─── Seçilmiş metin ───

Bir yapının durumu ve dayanıklılığı söz konusu olduğunda sadece malzemenin dikkate alınamayacağını aktaran Yıldırım, "Bir yapının durumunu düşündüğümüzde kendi taşıyıcılığı dışında depremin de etkisi olduğundan depremi de düşünmek lazım. Deprem veya başka faktörler olabilir. Bir yapının kalite bakımından uygun olup olmadığının belirlenmesinde zeminin önemi çok büyük. Bu zeminin haricinde üst yapı da çok önemli. Zeminin kaya dolgusu olup olmadığı, kum veya zamanla sıvılaşmanın gerçekleşecek bir yer olup olmadığı önemlidir. Üst yapısı da ona göre projelendirilmeli. Zemine göre proje, projeye göre de bina kondurmanız gerekir." diye konuştu.
Yıldırım, Türkiye'nin yapı inşasında zemin belirleme, projelendirme ve kullanılan malzemeler bakımından çok iyi bir yerde olduğunu aktararak, şöyle devam etti:
"Yıllar önce deprem konusu çok fazla önemsenmiyordu. Bunun bedeli çok ağır oldu. Bu tür durumlarla karşılaşılmaması için zeminin de önemli olduğu anlaşıldı. Binayı istediğiniz kadar sağlam yapın, uygun zemine yapılmazsa olmaz. Zeminin kalitesinde iyileştirmeler yapılabilir. Deprem etkilerini verir, binanın üst yapısını da ona göre boyutlandırırsınız. Yıllar önce bunlar yapılmıyordu. Şimdi sadece zemin incelenmiyor. Üst yapıdaki malzemeler inceleniyor. Hatta daha ileri gidildi, iş güvenliği açısından da ciddiyet oluştu. Yıllar önce laboratuvarımız bu kadar dolu değildi. Devletimiz de firmalarımız da bu konuya önem vermeye başladı."

─── Veri kümesi öğeleri ───

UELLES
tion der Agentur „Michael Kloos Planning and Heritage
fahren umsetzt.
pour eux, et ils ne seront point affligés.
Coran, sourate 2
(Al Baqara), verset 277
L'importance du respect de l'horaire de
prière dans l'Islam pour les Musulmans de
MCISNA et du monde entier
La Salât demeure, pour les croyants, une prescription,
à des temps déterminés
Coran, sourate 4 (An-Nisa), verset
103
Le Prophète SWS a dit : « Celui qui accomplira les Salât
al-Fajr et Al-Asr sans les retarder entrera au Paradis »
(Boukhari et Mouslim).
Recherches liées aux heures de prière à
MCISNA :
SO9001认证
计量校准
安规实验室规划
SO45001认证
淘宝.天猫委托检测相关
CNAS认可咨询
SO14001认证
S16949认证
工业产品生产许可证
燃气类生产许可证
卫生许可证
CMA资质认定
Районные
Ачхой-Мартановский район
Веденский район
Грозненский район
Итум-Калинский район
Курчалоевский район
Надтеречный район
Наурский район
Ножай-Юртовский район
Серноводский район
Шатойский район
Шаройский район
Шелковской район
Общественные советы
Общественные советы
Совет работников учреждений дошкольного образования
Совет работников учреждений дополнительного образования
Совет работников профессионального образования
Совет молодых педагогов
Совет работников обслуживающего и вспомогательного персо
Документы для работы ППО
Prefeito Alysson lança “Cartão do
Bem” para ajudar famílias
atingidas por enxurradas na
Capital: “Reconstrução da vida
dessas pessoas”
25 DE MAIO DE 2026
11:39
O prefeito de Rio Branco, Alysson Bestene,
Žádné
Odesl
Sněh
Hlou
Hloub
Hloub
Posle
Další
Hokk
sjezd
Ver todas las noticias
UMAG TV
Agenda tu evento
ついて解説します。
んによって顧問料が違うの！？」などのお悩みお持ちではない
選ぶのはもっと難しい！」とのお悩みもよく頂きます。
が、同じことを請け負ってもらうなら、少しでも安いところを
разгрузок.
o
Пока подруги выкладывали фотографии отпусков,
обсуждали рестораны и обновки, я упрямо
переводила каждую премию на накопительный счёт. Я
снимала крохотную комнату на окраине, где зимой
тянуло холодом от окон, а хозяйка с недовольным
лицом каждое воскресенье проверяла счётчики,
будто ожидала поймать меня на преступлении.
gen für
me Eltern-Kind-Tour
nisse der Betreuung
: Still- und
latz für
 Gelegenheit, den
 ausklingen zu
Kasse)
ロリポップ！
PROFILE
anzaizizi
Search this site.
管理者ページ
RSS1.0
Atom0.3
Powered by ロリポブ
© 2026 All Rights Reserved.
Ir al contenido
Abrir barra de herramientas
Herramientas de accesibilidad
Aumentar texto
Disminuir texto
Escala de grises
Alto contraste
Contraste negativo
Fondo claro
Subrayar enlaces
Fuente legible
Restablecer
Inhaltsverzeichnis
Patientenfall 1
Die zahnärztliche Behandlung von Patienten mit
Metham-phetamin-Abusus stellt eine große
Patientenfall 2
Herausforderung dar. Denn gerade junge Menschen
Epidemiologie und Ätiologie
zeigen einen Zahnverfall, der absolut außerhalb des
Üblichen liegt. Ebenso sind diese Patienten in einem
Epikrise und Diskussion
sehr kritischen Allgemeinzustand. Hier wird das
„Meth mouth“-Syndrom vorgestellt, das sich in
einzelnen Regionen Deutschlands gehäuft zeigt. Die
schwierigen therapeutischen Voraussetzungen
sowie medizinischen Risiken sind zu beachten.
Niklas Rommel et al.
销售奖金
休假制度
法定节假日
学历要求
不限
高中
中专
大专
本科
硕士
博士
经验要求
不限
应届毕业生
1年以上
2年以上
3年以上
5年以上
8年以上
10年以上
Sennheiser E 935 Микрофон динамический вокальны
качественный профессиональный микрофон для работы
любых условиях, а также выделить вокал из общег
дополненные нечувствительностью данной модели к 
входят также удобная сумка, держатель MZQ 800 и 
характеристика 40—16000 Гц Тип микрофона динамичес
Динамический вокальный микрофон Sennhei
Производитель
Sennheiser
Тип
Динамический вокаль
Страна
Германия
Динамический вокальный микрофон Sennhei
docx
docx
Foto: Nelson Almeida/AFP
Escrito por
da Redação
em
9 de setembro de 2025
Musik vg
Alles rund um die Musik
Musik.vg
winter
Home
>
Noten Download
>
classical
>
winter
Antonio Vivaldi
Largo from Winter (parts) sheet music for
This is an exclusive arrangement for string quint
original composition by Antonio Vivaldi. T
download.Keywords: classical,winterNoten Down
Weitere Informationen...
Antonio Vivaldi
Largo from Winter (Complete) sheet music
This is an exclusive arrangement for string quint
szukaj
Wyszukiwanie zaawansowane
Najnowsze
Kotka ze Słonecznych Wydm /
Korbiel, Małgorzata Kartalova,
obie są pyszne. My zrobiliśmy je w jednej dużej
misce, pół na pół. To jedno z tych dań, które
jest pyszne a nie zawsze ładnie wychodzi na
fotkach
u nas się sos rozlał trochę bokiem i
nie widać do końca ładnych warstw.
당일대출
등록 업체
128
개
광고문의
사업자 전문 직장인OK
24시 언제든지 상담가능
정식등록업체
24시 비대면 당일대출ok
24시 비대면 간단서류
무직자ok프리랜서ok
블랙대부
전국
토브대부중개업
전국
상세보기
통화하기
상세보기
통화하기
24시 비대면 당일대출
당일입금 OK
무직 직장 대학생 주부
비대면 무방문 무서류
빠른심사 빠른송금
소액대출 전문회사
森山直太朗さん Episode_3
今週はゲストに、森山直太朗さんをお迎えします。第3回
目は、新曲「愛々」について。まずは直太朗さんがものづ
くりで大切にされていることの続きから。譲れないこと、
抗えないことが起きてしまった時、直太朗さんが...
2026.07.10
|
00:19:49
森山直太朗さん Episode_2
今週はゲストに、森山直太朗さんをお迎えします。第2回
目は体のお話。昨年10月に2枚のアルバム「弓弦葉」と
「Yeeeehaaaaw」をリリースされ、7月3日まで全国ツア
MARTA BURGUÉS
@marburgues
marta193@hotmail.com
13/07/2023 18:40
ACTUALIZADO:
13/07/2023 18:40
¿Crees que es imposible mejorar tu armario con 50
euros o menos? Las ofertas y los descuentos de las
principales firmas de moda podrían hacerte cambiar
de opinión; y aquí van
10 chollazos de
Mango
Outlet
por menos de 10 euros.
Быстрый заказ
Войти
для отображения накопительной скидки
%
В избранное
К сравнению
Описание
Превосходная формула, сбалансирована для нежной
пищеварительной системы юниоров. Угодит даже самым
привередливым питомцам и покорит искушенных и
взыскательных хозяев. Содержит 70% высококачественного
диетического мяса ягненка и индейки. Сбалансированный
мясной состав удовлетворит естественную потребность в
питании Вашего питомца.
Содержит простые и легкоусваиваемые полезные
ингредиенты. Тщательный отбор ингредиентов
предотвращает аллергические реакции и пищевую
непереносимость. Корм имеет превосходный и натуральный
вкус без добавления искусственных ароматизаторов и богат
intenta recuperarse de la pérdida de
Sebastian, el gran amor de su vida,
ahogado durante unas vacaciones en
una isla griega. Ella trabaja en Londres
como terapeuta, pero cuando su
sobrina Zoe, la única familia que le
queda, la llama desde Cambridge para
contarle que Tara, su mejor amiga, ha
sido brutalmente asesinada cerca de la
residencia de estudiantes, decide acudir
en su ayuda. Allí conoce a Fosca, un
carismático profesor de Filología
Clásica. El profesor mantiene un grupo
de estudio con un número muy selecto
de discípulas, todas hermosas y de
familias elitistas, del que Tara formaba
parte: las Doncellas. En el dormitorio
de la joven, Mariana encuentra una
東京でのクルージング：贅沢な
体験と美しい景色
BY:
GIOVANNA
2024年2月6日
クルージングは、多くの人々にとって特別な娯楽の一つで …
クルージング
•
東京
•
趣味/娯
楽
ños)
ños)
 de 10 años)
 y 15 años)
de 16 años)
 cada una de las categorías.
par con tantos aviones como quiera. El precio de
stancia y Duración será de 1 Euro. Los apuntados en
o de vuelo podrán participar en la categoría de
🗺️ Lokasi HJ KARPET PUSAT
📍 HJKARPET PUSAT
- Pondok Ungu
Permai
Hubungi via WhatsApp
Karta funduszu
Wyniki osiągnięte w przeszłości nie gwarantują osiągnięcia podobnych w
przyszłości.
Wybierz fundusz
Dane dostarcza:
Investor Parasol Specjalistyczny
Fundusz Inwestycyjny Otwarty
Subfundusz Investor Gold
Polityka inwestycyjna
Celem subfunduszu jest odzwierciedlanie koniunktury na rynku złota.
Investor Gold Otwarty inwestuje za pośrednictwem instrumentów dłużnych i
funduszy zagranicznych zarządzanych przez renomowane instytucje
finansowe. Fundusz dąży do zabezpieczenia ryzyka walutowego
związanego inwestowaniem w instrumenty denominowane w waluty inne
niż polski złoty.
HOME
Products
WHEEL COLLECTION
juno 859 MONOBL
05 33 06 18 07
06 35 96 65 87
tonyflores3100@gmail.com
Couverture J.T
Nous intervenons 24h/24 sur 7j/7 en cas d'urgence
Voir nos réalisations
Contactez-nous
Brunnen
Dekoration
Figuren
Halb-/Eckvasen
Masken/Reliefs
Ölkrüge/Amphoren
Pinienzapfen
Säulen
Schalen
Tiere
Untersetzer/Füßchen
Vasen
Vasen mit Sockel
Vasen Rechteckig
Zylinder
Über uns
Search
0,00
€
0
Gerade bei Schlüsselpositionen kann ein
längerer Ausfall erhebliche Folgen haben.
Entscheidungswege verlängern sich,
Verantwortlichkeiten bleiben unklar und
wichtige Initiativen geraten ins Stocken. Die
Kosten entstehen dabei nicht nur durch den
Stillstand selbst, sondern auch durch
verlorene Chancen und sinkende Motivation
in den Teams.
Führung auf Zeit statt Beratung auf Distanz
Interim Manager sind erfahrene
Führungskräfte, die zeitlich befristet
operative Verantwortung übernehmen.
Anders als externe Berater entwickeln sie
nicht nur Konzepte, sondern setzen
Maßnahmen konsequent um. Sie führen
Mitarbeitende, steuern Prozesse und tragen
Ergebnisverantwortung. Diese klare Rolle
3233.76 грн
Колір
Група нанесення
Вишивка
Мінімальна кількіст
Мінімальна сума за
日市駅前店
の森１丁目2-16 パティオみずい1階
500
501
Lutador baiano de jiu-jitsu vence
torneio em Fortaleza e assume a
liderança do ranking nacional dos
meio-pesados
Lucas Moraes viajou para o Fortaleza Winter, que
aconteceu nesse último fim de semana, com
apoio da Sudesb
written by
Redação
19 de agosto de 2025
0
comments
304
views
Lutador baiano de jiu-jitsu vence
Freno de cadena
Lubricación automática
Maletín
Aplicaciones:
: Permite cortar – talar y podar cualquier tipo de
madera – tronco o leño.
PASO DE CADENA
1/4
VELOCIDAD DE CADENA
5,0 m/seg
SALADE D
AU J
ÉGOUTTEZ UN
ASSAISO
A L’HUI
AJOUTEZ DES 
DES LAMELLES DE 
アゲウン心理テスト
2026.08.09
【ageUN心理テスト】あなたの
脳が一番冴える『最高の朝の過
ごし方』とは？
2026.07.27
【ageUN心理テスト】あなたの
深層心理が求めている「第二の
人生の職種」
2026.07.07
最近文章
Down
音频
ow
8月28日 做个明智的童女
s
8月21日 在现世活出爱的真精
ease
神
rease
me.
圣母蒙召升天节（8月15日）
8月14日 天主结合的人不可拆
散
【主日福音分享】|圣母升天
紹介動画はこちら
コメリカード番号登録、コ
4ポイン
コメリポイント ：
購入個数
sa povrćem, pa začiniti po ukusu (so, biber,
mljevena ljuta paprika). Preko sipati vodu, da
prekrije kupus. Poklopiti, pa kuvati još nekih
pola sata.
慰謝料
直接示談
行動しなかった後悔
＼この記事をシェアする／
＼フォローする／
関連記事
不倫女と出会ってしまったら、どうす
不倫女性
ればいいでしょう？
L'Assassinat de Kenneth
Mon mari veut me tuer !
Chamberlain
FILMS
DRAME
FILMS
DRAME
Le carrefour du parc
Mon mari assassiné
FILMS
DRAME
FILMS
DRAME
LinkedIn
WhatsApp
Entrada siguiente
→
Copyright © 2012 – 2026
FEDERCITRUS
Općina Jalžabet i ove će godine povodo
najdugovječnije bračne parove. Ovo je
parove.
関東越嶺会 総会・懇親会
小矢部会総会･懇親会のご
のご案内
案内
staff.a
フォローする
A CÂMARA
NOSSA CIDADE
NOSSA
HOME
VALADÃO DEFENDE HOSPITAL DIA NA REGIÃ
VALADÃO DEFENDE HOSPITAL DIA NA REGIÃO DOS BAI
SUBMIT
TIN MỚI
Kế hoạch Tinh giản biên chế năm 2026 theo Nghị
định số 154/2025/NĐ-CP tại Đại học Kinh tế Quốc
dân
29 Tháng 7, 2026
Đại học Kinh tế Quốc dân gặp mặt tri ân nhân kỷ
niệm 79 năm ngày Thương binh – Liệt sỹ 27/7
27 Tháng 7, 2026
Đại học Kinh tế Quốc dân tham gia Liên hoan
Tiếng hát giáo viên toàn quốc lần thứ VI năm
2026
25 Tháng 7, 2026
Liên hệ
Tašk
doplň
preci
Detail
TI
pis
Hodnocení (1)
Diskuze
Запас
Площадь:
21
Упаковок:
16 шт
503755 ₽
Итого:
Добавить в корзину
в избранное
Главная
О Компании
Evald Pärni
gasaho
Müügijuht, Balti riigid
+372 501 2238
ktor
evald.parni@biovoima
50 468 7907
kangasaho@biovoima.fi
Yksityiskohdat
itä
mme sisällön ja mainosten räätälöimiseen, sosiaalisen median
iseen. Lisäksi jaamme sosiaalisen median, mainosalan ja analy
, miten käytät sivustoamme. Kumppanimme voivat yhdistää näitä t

───

§ Aşağıdakileri tamamlayın
1: Yapı dayanıklılığı ile ilgili metinde Yıldırım, Türkiye'nin yapı inşasında hangi bakımlardan çok iyi bir yerde olduğunu söylüyor? Hepsini sıralayın.
2: Zemin ve yapı dayanıklılığı üzerine olan metnin devamını, son cümlesinden sonrasını sürdürerek yazar mısınız?

§ Cevap anahtarı
1: Zemin belirleme, projelendirme, kullanılan malzemeler

2:
Özellikle 2005'ten sonra Türkiye'deki yapılarda kullanılan malzemelerin kalitesinde artış olduğunu dile getiren Yıldırım, önceleri C18 beton kalitesinin tutturulamadığını, şimdi ise C80 seviyelerine gelindiğini söyledi.
Yıldırım, Türkiye'deki betoncuların uluslararası birliklere üye olduğunu belirterek, bu tür gelişmelerin birbirini tetikleyerek, inşaat alanındaki kaliteyi yükselttiğini anlattı.
Yavuz Sultan Selim Köprüsü için C50 beton kalitesinin öngörüldüğünü ifade eden Yıldırım, sonuçların ise C60, C70 seviyelerine ulaştığı bilgisini verdi.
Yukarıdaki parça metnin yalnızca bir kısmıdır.